Data Quality

The data quality module allows the definition and implementation of quality rules, integrating with the glossary of concepts at the definition level and the data catalog at the implementation level.

Quality rules list

Accessing the quality module we will obtain a list of quality rules. By default in this list, you will see the concept the quality rule is linked to if any and the data domain it belongs to. The columns of this view can be customized in each installation and can display any field of the quality rule template (see Template management section for more information on templates).

You can filter the search by active / inactive rules, domain the rule belongs to, type of rule (template used) and additionally, any field from the templates that are defined as a list of fixed values.

Quality rules

Definition of quality from a business point of view. Here we must add why the use of the rule, how the quality of this data affects the business, description of how the rule should be implemented and any other data that is considered relevant from a business/functional point of view.

A quality rule consists of standard fields common to all installations and fields that may be customized in each installation using the template management feature.

Standard Fields

Name: Name that identifies the validation and that will be displayed when this rule appears in a list. The objective of this field is to be able to quickly identify the validation in question.
Description: Detailed description of how this validation should be performed and what we want to obtain as a result. A rich text field will be available to enter this description.
Domain: Domain in which the rule will be stored. This will be important in order to define who has permission to alter the rule, create implementations, execute implementations.
Concept: Optionally you will be able to select a concept to which the rule is applied.
Active: If the rule is active, the quality implementations associated with it will be executed.

Customized fields

In each installation, the required fields can be configured through template management.

Create new quality rule

Quality rules can be defined in three different ways:

From a business concept. In this case, they will be a functional definition of validations to be performed on the given business concept to ensure its validity. To define these rules, a business concept will be accessed and you will be able to create the rule in the "Quality Rules" tab. Concept and domain will be automatically assigned to the rule.

From the Data Quality module: In this case you will need to enter the rule's domain and will be able to select a concept to be linked to the rule although this is optional. In the Data Quality Rules main screen, click on the 'New Quality Rule' button to access the form to enter the rule information.

Quality implementations

Quality rules define the quality validations at functional level and the implementations define how these validations should be applied to our data. Take into account that the same rule can have several implementations since we may want to apply it to different data within our systems.

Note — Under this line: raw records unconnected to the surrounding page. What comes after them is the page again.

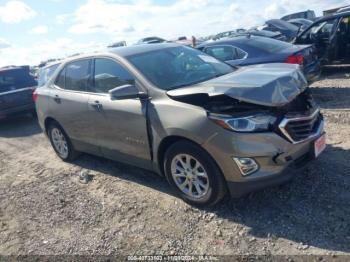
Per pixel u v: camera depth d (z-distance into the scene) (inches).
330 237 128.6
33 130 363.6
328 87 353.7
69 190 200.5
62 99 217.2
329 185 159.8
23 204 193.0
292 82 151.3
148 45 202.8
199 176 152.0
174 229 148.7
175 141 155.8
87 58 205.3
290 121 141.1
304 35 436.1
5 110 378.9
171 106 152.4
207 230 144.3
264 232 137.3
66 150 239.3
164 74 173.0
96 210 173.9
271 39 340.2
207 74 180.1
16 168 253.0
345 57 408.2
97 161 234.4
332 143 204.2
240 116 137.0
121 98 161.8
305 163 148.1
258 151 135.6
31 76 423.5
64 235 157.8
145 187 187.5
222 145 137.7
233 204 157.3
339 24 404.2
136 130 169.5
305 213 143.7
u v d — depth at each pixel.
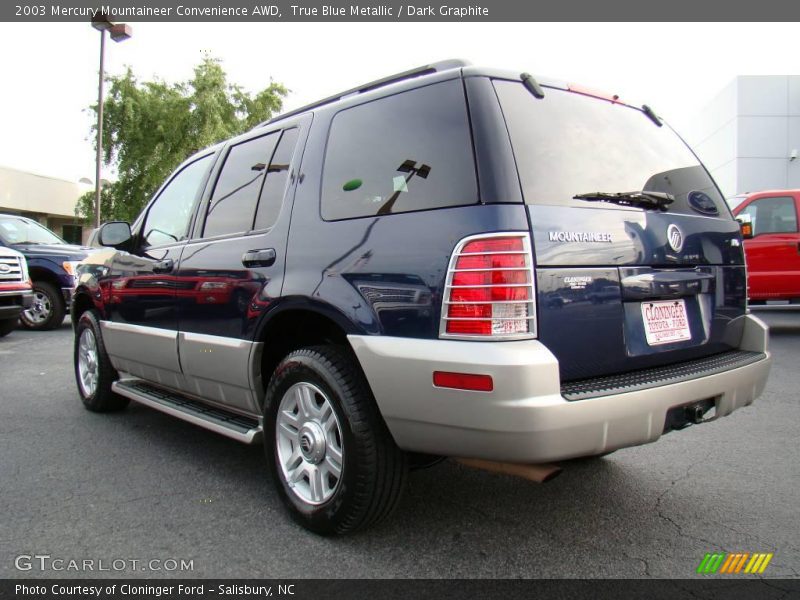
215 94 25.27
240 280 3.18
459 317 2.22
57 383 6.07
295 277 2.84
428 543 2.68
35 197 31.31
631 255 2.52
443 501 3.14
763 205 8.36
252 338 3.09
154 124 24.62
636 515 2.97
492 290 2.17
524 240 2.20
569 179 2.47
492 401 2.12
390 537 2.73
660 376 2.50
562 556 2.57
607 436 2.24
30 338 9.27
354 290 2.57
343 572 2.44
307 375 2.73
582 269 2.34
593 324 2.36
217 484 3.38
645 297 2.56
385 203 2.60
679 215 2.84
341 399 2.55
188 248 3.68
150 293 3.99
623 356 2.47
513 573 2.43
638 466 3.64
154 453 3.92
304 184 3.02
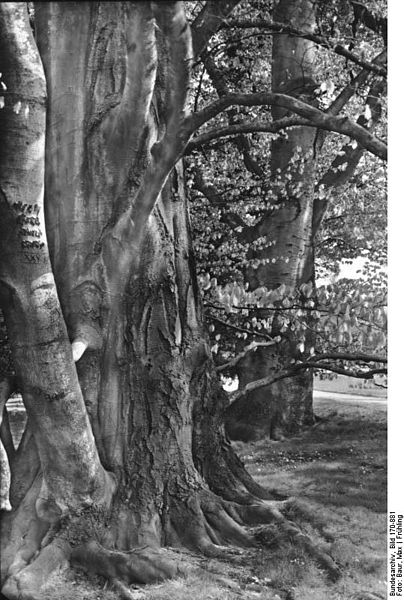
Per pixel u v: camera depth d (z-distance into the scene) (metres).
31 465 6.72
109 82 6.83
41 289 5.91
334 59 13.33
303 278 14.04
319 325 8.06
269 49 14.40
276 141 14.34
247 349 10.55
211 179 14.41
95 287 6.86
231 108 14.02
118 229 6.76
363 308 7.63
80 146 6.87
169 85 5.53
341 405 16.34
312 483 10.23
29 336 5.98
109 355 6.95
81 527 6.48
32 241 5.79
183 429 7.29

Defining quality rules is not mandatory so you may create quality implementations that are not linked to quality rules.

The creation of implementations can go through an approval process. Using the permissions linked to this functionlity, certain roles can be given permissions to create implementations in draft status and send them for approval and a different role can be given the permission to review implementations and approve or reject them.

If you do not want to implement this workflow, simply give the permissions to manage and to review implementations to the quality roles defined in your installation.

You will be able to access implementations using three different ways:

List of all implementations through the sidebar menu with download data, execute quality, search and filter capabilities.
List of implementations related to a quality rule as a tab inside the quality rule.
List of implementations linked directly to a business concept as a tab inside the business concept.
List of implementations for one data asset to be found in the data catalog.

Also, if your implementations go through an approval workflow, you can view those that are not published yet in the menu option Drafts under Data Quality.

Quality Implementations setup

In order to create a new implementation you can do it either linked to a quality rule or on its own.

Within the creation of new implementations, depending on the permissions of each user, two types of implementations can be registered: simple implementations that can be created following a multi-step form and raw/native implementations which are usually more complex and are set up by introducing SQL code. Depending on whether the implementation is linked to a rule or not, you will have to go to the Quality Rules menu option or the Implementations menu option.

Option 1: Implementation linked to a rule

The implementation will be created from the quality rule, in the Implementations tab.

There are 3 type of implementations you can create:

1) Form implementation: Clicking on the "New Implementation" button on the right hand-side of the screen will take you to a multi-step form which will guide you to create an implementation.

2) Raw/native implementation: If you want to set up a more complex implementation, click on "New Raw Implementation" button.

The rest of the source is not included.